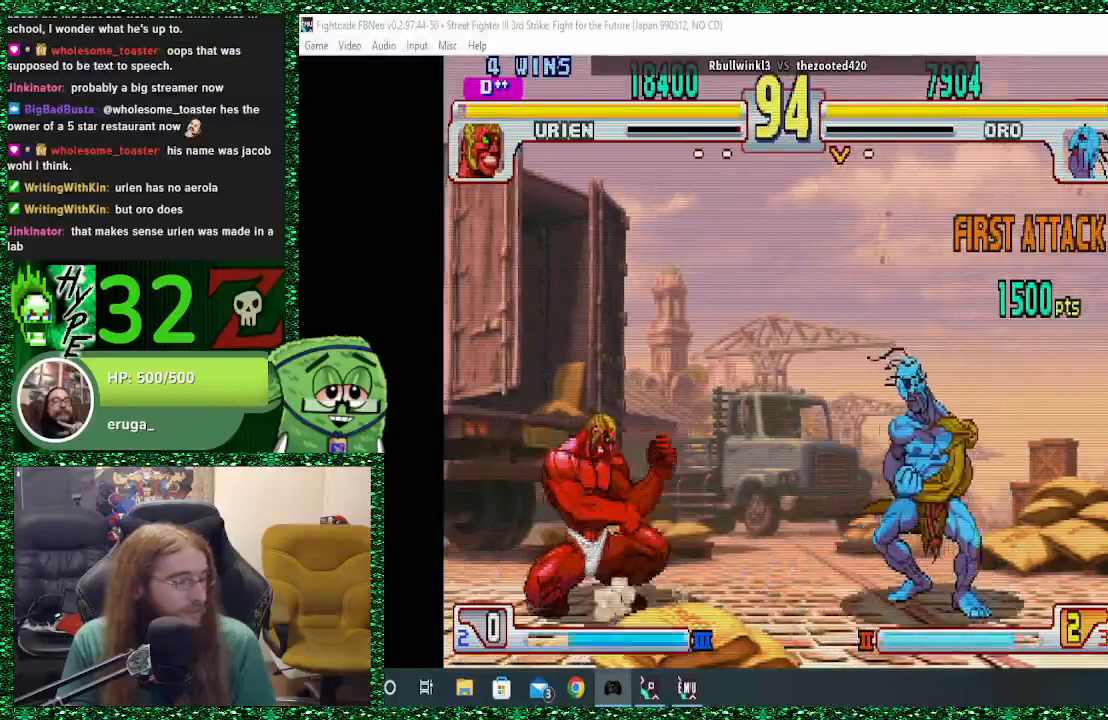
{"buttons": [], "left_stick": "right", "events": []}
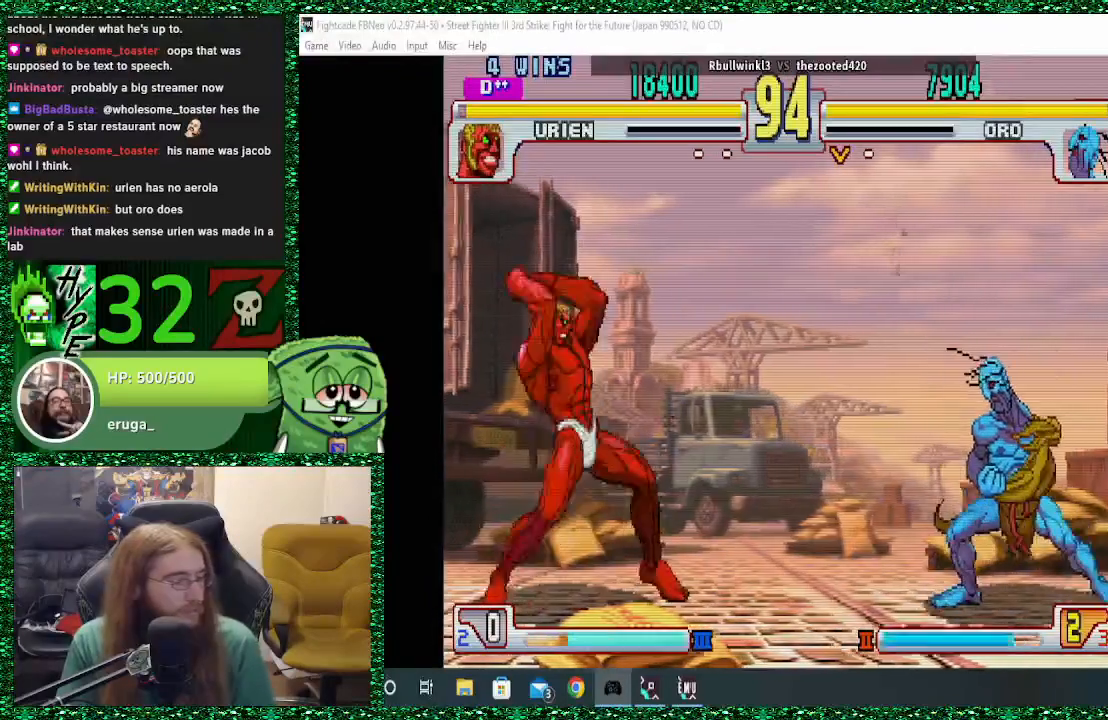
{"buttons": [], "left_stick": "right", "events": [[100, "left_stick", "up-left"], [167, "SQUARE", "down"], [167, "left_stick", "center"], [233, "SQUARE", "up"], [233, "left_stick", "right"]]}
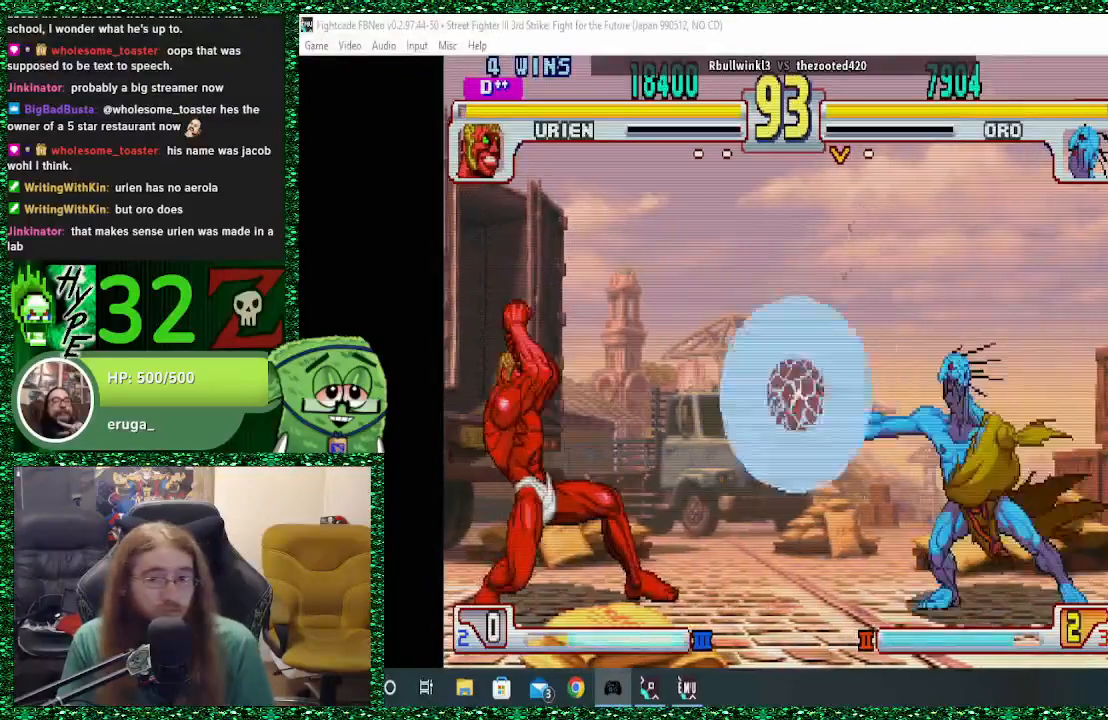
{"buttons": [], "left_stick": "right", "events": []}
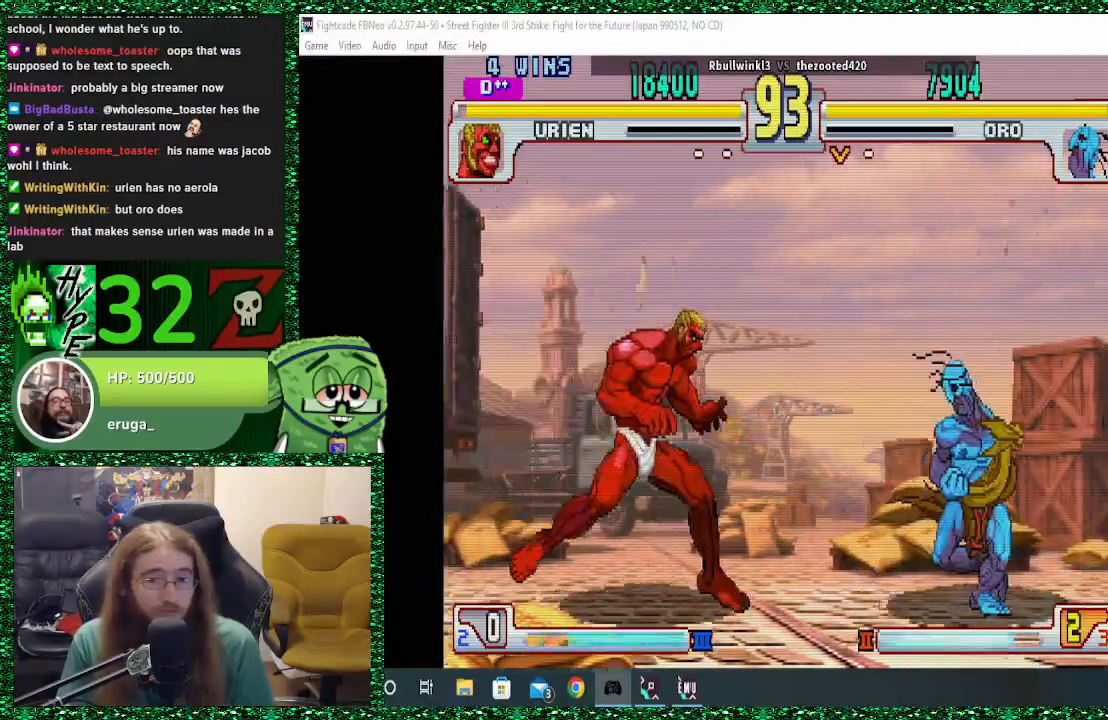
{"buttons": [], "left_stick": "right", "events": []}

Exercise instructions
Restate the data above word for word, so that the only difference is the missing pictures.

Response area
{"buttons": [], "left_stick": "right", "events": []}
{"buttons": [], "left_stick": "right", "events": [[100, "left_stick", "up-left"], [167, "SQUARE", "down"], [167, "left_stick", "center"], [233, "SQUARE", "up"], [233, "left_stick", "right"]]}
{"buttons": [], "left_stick": "right", "events": []}
{"buttons": [], "left_stick": "right", "events": []}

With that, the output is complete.